Shows I've given up since last season? House (too much melodrama, I can't stand House/Cuddy, not enough Cameron and too much Thirteen) and The Office (sorry, Jim and Pam, but I'm so sick of Michael, Dwight, and Andy that I can't give a crap about your wedding and baby and whatever else happened after episode...two? of last season). Also, fond as I am of Sylar, I haven't watched the Heroes premiere yet, and I'll probably wait a while before I do. Just don't feel like it.

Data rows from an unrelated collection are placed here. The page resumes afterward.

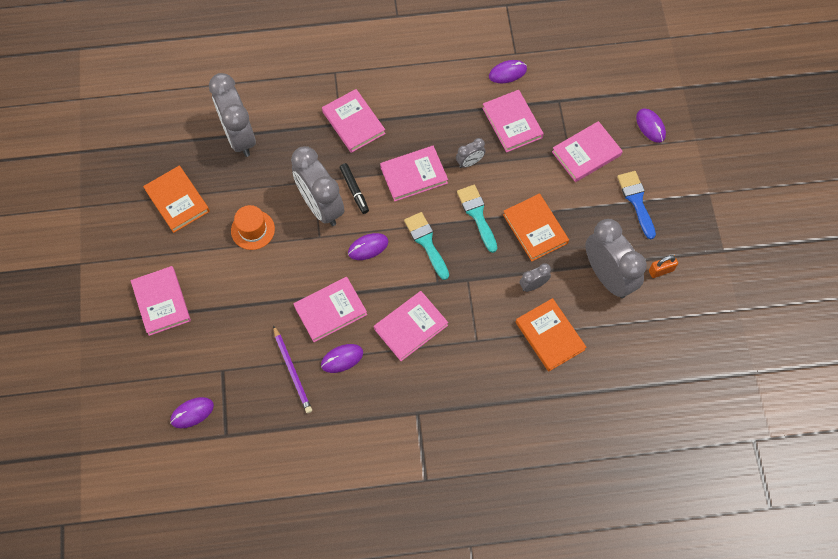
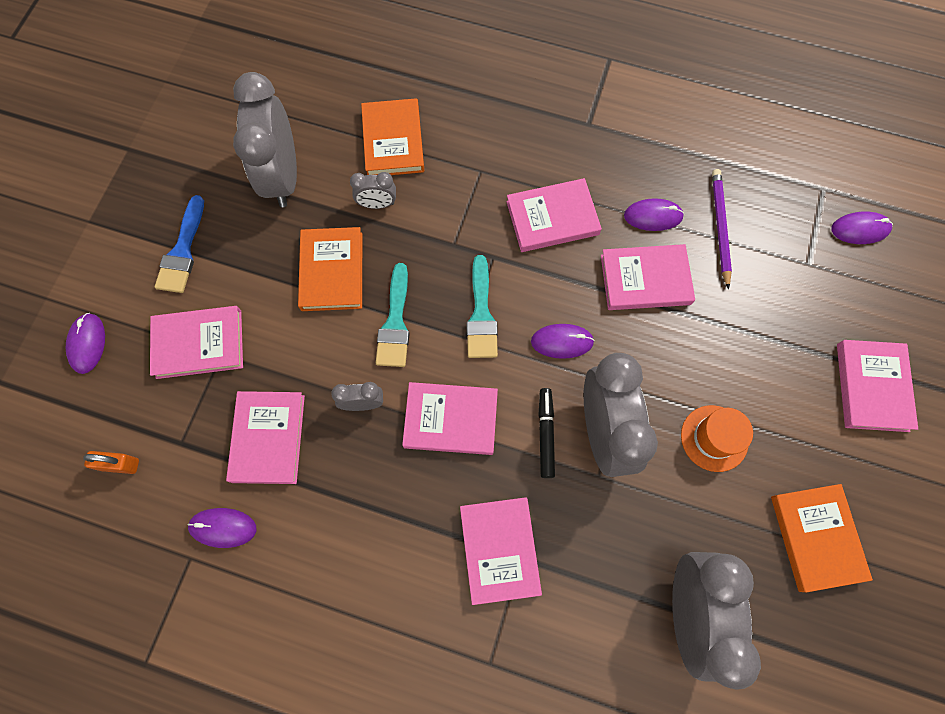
camera: 155 degrees left, 5 degrees up
(661, 270) = (217, 157): orange padlock -> orange padlock (120, 464)

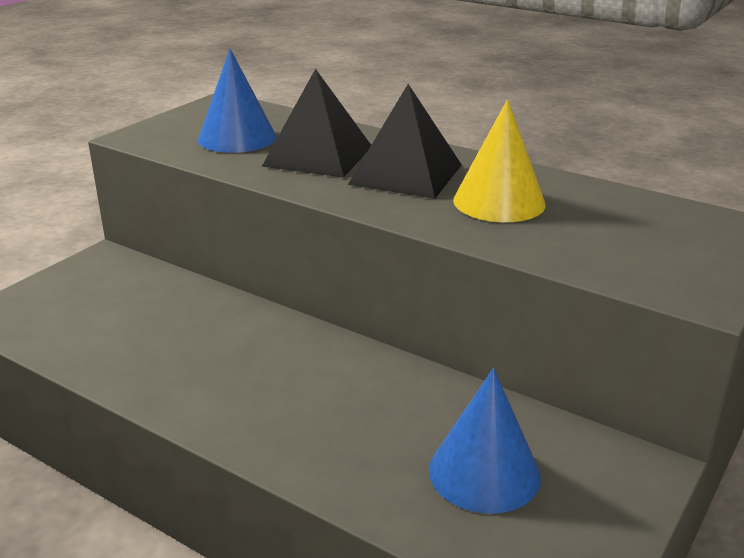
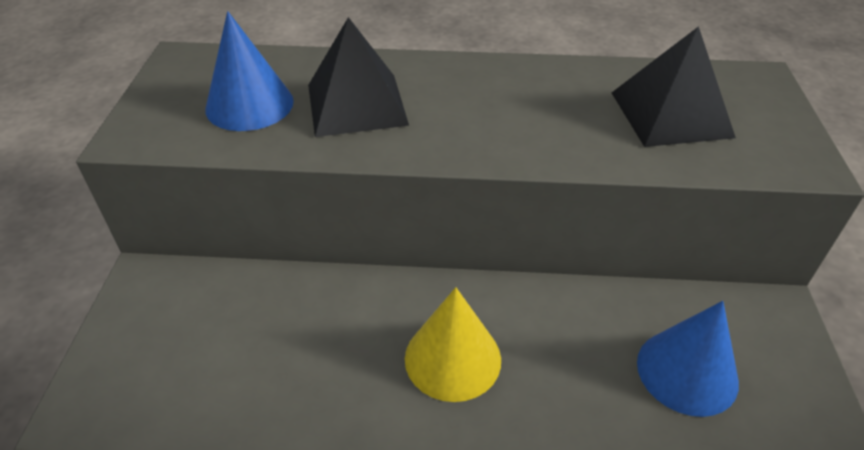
camera: 30 degrees left, 15 degrees up
(406, 174) = (460, 102): black pyramid -> black pyramid (671, 114)
(499, 202) = (569, 111): yellow cone -> yellow cone (452, 358)

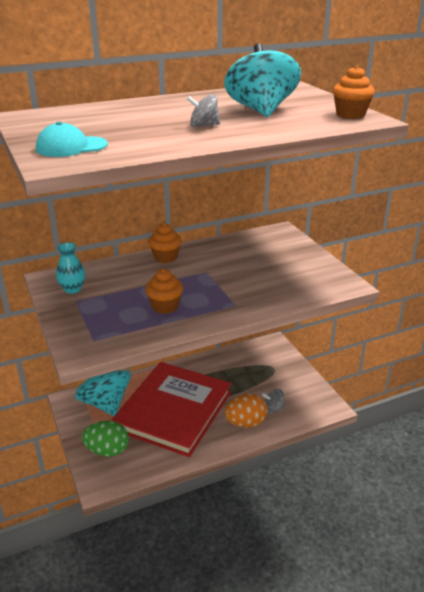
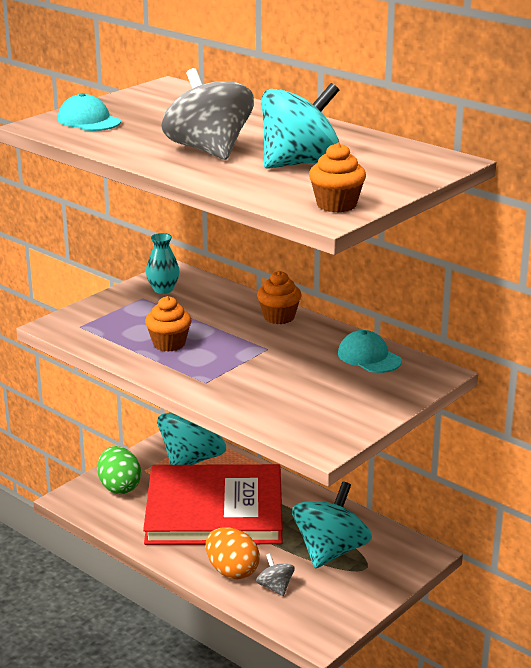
camera: 65 degrees right, 5 degrees down
(203, 125) = (209, 150): grey spinning top -> grey spinning top, size x2.13
(247, 243) = (369, 357): none -> turquoise cap
(250, 375) = (330, 551): none -> turquoise spinning top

Speaking of House (as I was under the cut), news broke yesterday of Jennifer Morrison (Cameron) being written out/leaving, which just sealed the deal for me -- I've officially broken up with the show. I don't care how good Hugh Laurie is or if he's found new ways to make House sympathetic (per Neal Justin, the Star Trib's TV critic), I JUST DON'T CARE. Also! USA Network has essentially killed Law & Order: Criminal Intent: Vincent D'Onofrio (Det. Bobby Goren) and Kathryn Erbe (Det. Alex Eames) are leaving after the season premiere, as is Eric Bogosian (Capt. Danny Ross). Julianne Nicholson (Det. Megan Wheeler) had previously decided not to return after having her second child, leaving Jeff Goldblum as the last man standing. He's apparently supposed to carry the show on his own, with new partner Saffron Burroughs (with whom I am Not Best Pleased). Now, I love Detective Nichols. I think bringing Goldblum in as, essentially, Detective Jeff Goldblum revived a flagging show that had become Law & Order: The Bacon Years, but I think Nichols is too quirky to pull off being the focus every week. It was nice to alternate weirdo Nichols with Goren, who had become sadly sluggish since his mother's death, and it was especially fun to watch Nichols and Eames together; I think Kathryn Erbe and Goldblum were a great team, and if D'Onofrio wanted out, they should've paired Eames and Nichols if the actors were amenable. If Erbe also wanted out, fine, but this big a casting shakeup reeks of Bureaucratic Asshaberdashery to me. The fact of the matter is this: Jeff Goldblum is a showkiller. Others have tried to rest a series on his shoulders and failed, miserably (see Raines). I don't think we'll be seeing L&O:CI in 2011. That's my prediction.
And that's that, if anyone made it this far. Being unemployed makes keeping up with television very, very easy. Imagine how much fun it would be to be a TV critic and get paid to watch TV! Maybe I ought to have some new career aspirations.